Central America's Banana

Bananas, one of man's oldest cultivated crops, now becomes man's most highly modernized agriculture. Long rated as grubstake for the tropical tramp, the banana awakes to find itself the speediest and most highly mechanized of all major harvests, a harvest which marks the ultimate wedding and welding of agriculture with transportation, requires an average outfitting of about two tons of machinery and equipment per producing acre plus more man-hours of labor to the acre than any other principal crop of the modern world.

Even in the languorous tropics manna is no longer to be had for the easy taking. "Banana gold" can no longer be lifted from luxuriant earth without huge investments of toil, sweat, and cash. New and colossal mechanization of banana lands vociferously defies the credo that new machines must inevitably rob men of jobs. Actually it almost doubles requirements for human labor, quadruples tropical wage scales, calls for about 250 different trades and professions, and remakes Central America's "Banana Republics" into Elysiums of employment where there are frequently more jobs than men to fill them. Banana shipments help materially to maintain and operate much of the railroad mileage of the American tropics and most of the highways, bridges, levees, and drainage systems of Central America.

Banana planting happily defies all horticultural precedence. Farm crews clear the underbrush from the jungle and bury the bulbous roots in rows of shallow holes, spaced fourteen to eighteen feet apart. Then timber crews attack the jungle forests with axes, slash all timber and vegetation, leaving them to rot and further enrich the soil. All told, the banana game is one of first frontiers. In a sense it is a glorified and superpictorial version of our own roughand-tumble agrarian West of a century ago. It flaunts apparent extravagances, slays and sometimes wastes timber by uncounted billions of feet, shouts loudly, spits and cusses, and changes macheteswinging mozos, aristocratic professionals, beachcombers, tropical tramps and venturesome North Americans to companion jungle busters, democrats of an incredible world wherein yesterday plunges into tomorrow.

But the crop of supreme paradoxes shapes paradoxical frontiers. Banana lands, not free for the taking, are fantastically expensive in money and toil. Banana harvests blandly contradict innumerable credos of botany, philosophy, pathology, economics, and mathematics.
The banana's "scientific name" is Musa sapientum--fruit of the wise men. The Koran calls it the Tree of Paradise. But the banana doesn't grow on a tree. It is the harvest of the largest terrestrial plants completely lacking a woody stem; a semibulbous plant with a leaf structure somewhat similar to that of the ordinary garden canna; the true stem, or rhizome, is underground.

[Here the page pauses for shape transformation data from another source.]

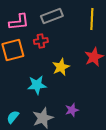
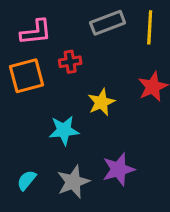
gray rectangle: (52, 16) -> (108, 23), moved
purple star: (72, 110) -> (118, 169), size x1.5

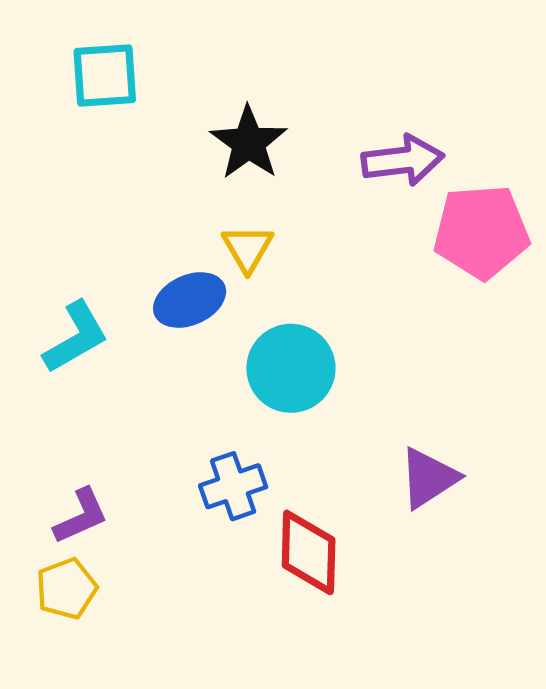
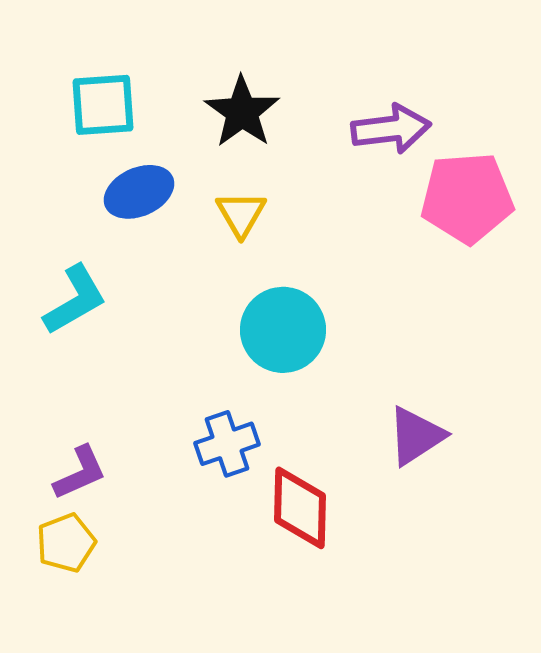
cyan square: (105, 76) -> (103, 105), moved
blue ellipse: (190, 300) -> (139, 192), moved

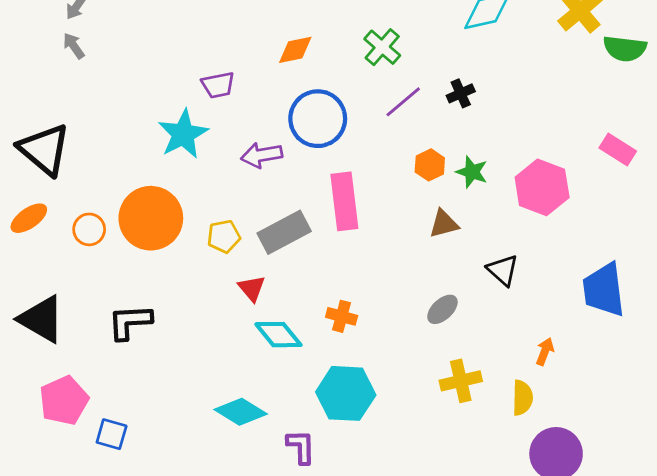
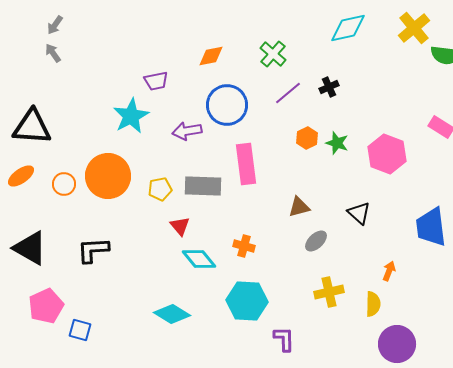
black triangle: (44, 149) -> (32, 127), turned -36
brown triangle: (444, 224) -> (299, 207), moved
gray rectangle: (284, 232) -> (203, 186), turned 30
purple L-shape: (301, 447) -> (284, 339), moved

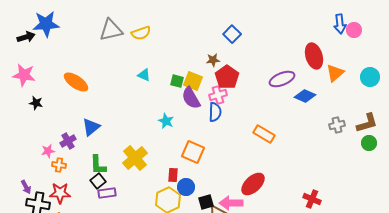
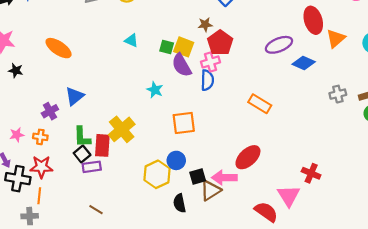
pink star: (48, 151) -> (17, 135), moved
orange square: (193, 152) -> (184, 123), turned -30
red rectangle: (173, 175) -> (102, 145), moved, size x1.5

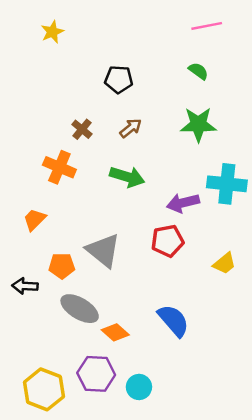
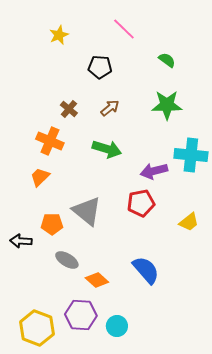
pink line: (207, 26) -> (124, 29), moved, turned 55
yellow star: (52, 32) -> (59, 35), moved
orange trapezoid: (34, 220) -> (40, 177), moved
gray ellipse: (80, 309) -> (67, 260), size x0.7

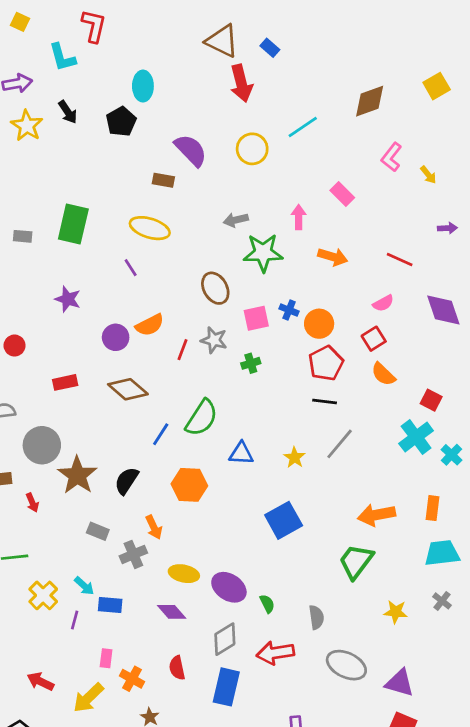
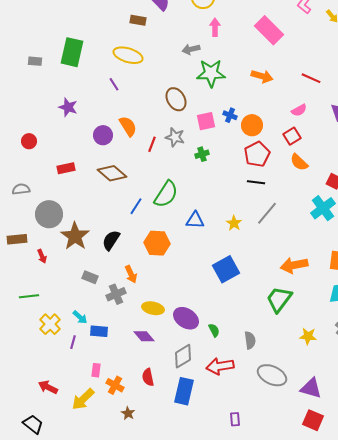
pink rectangle: (342, 194) -> (269, 30), size x1.6
pink arrow: (299, 217) -> (215, 27), moved
orange semicircle: (150, 325) -> (128, 126), turned -95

It is a harvest that grows upside down, since the weight of the heavy cluster soon points the bearing stem toward the ground. It is a crop that cannot be ripened successfully on the plant. Hollywood to the contrary, there is no epicurean joy about plucking ripe bananas direct from the bush. The harvest must be cut green, since in final processes of plant ripening natural flavor is destroyed and the "fingers," or individual bananas, split, exposing the edible pulp to insects and decay.